**Enunciado 1**
No artigo sobre relações entre pares no esporte, quais situações aumentam a ansiedade segundo Weinberg e Gould (2017)?
**Enunciado 2**
Prossiga com o artigo sobre relações entre pares no esporte, começando logo após a última frase apresentada.

**Artigo**
────

Uma escala para medir os aspectos das amizades no esporte foi desenvolvida por Weiss e Smith (1999) a Sport Friendship Quality Scale, que inclui como fatores: a autoestima, apoio, lealdade e vínculo pessoal (intimidade), coisas em comum, companhia, solução de conflito e conflitos. Algumas pesquisas já foram desenvolvidas com essa escala e apontam os aspectos do relacionamento com os pares, como a de Ullrich-French e Smith (2009) que apontou em jogadores juvenis de futebol que relacionamentos positivos com os pares apresentaram menores estresse e maior motivação autodeterminada e participação continuada no esporte.
As relações entre pares dialoga com a motivação da criança para a prática física, sugerindo que promover relações positivas entre os pares pode aumentar a participação em esportes. Weins e Stuntz (2004) sugerem que os professores/técnicos intensifiquem o relacionamento entre os colegas, aumentando as metas das tarefas e incentivando a cooperação, os autores também destacam que deve ser evitado a exibição da posição social, como a escolha dos times pública.
Um aspecto que preocupa o esporte infanto juvenil, principalmente competitivo, é o estresse e burnout, visto que imprimem um nível excessivo de treino podendo gerar esses aspectos. Entretanto, alguns estudos mais antigos mostraram que os jovens não experimentam excesso de ansiedade em competição e que o estresse gerado promove o uso de estratégias de enfrentamento, as quais se transferem para outros aspectos de suas vidas. Ainda são necessários mais estudos para compreender quais são os níveis de estresse e ansiedade a que os jovens são submetidos. O que parece ser consenso é que mesmo que os níveis não sejam excessivos o estresse pode ser um problema para certas crianças, em situações específicas, podendo ser muito grande o número populacional. Dessa forma, Weinberg e Gould (2017) ressaltam que existe uma preocupação dos psicólogos esportivos em relação a descobrir quais fatores pessoais e situacionais estão associados ao aumento do estado de ansiedade. As situações que podem aumentar o estresse são muito parecidas com as já discutidas, sendo as que promovem aumento de ansiedade são a derrota, o grau de importância do evento e os esportes individuais, que parecem trazer mais ansiedade que os coletivos (WEINBERG, GOULD, 2017), corroborando com a importância dos pares e cooperação, assuntos também já trabalhados aqui.

────

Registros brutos

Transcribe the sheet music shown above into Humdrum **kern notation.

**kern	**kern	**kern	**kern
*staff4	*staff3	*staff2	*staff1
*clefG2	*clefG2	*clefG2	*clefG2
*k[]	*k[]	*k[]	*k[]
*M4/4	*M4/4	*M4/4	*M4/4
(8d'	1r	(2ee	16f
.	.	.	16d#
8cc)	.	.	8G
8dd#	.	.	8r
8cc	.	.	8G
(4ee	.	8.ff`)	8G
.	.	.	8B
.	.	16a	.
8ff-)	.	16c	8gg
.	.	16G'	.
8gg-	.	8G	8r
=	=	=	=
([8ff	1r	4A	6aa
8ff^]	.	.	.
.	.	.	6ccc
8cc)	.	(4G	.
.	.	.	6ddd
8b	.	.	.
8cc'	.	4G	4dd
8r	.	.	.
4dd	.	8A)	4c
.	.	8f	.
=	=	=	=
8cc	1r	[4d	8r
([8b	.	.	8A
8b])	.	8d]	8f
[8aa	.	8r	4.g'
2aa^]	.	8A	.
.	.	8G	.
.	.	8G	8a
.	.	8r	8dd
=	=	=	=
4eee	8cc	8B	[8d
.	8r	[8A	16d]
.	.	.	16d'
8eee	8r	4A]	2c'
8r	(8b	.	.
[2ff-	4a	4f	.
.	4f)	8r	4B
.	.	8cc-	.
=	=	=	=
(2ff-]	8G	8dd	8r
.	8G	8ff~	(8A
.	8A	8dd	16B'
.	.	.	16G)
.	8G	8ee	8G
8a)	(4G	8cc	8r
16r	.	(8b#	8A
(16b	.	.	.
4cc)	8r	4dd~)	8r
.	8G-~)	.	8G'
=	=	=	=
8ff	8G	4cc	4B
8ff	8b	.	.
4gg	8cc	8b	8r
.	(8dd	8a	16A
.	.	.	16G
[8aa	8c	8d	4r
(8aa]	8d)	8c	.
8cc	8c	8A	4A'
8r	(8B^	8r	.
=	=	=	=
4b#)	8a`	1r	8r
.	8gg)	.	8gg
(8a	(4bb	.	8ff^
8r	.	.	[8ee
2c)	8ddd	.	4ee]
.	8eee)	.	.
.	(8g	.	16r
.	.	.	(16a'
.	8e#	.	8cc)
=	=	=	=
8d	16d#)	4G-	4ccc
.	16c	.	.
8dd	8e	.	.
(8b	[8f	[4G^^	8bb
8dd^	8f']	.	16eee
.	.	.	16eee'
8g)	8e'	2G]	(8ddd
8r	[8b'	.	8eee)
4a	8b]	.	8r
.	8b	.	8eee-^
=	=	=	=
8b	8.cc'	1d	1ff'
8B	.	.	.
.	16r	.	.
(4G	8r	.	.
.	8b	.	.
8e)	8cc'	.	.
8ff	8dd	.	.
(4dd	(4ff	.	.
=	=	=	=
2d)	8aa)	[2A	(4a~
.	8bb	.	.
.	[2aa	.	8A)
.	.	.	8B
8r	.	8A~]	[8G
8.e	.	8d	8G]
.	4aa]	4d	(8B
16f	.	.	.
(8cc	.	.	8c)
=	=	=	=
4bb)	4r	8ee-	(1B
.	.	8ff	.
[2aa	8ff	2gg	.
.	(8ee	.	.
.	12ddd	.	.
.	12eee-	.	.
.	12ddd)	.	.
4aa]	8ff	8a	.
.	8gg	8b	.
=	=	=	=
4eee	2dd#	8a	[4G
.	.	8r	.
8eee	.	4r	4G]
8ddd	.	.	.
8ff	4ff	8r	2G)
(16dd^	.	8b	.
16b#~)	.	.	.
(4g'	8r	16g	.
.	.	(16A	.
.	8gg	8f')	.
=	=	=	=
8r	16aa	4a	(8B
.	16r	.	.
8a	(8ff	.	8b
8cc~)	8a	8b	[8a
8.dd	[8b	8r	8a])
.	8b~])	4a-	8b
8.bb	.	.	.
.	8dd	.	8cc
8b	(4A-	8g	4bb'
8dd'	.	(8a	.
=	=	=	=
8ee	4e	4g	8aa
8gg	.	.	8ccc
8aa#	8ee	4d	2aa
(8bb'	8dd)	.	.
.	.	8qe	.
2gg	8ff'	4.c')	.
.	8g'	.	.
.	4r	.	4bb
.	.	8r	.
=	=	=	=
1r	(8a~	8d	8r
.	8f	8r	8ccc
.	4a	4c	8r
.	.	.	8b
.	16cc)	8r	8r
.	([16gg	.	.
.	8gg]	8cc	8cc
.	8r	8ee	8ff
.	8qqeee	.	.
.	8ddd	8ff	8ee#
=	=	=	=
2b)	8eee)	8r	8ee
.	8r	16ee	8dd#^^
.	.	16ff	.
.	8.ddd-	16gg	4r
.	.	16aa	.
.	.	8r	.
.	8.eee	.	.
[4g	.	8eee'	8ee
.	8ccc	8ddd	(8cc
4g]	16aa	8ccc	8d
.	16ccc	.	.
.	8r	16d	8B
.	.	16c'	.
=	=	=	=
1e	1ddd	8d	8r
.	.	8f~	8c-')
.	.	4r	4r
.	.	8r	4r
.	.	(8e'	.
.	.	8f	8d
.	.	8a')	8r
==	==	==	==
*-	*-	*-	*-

────

**Resultado do exercício 1**
A derrota, o grau de importância do evento e os esportes individuais, que parecem trazer mais ansiedade que os coletivos.

**Resultado do exercício 2**
Da mesma forma, o burnout no público infantojuvenil, parece ocorrer em consequência da especialização precoce e treino excessivo (longas horas, pressão intensa durante muitos anos), demonstrado quando as crianças perdem o interesse. Algumas práticas iniciam o treinamento específico próximo aos 4 anos de idade, quando o recomendado pela base de desenvolvimento humano é que a especificidade seja após os ganhos dos movimentos/habilidades fundamentais, por volta dos 9 anos (GALLAHUE, OZMUN, 2005), o treinamento específico e não o contato com a prática. Fato é que carreiras que começam muito cedo e alcançam níveis internacionais próximo à adolescência, tendem a terminar cedo ou que o desempenho decline prematuramente, principalmente pela dificuldade de manutenção de outros papéis sociais. Às vezes o burnout relaciona-se com a tomada de decisões sobre a vida esportiva não serem compartilhadas com a criança, sendo tomadas pelos pais e técnicos e o sentimento de ter o próprio destino controlado por outra pessoa relaciona-se fortemente com a diminuição da motivação intrínseca (WEINBERG, GOULD, 2017).
A interferência dos pais/responsáveis nas escolhas e treinamento das crianças/atletas sem nenhuma dúvida é um dos fatores que reflete a participação e desempenho dos jovens no esporte. Na pesquisa de Gould et al (2006) com técnicos de tênis, apontou que 3 de cada 10 pais interferiram no desenvolvimento esportivo dos filhos.
A preocupação dos pais (ou responsáveis legais, usado o termo “pais”) na participação esportiva infanto juvenil sempre foi estudada, principalmente por pesquisas que apontavam abuso e treinos excessivos. Esse olhar atento pode interferir de forma negativa o processo de participação esportiva. Muito embora alguns estudos (como FREDRICKS, ECCLES, 2004) apontem um papel positivo dos pais como socializadores, modelos, incentivadores dos filhos (jovens que estão sob supervisão, mesmo que não tenha relação sanguínea), a relação dos pais no ambiente esportivo ainda necessita de mais pesquisas.
Os pais podem ser fundamentais no processo de desenvolvimento encorajando o envolvimento dos filhos, desde que esse incentivo auxilie a percepção dos jovens a competência e participação real, ou seja, quando esses responsáveis usam práticas adequadas e evitam um ambiente negativo, eles auxiliam a coesão do grupo que pertencem. Coakley (2006) sugere que as expectativas dos pais atuais são muito altas e, por isso, eles sentem-se muito responsáveis pelos atos dos filhos, sendo que o sucesso dos pais está ligado às conquistas e ao sucesso dos filhos e visto que o sucesso do filho reflete o valor dos pais, eles estão cada vez mais envolvidos, de forma exagerada, nas experiências esportivas dos filhos.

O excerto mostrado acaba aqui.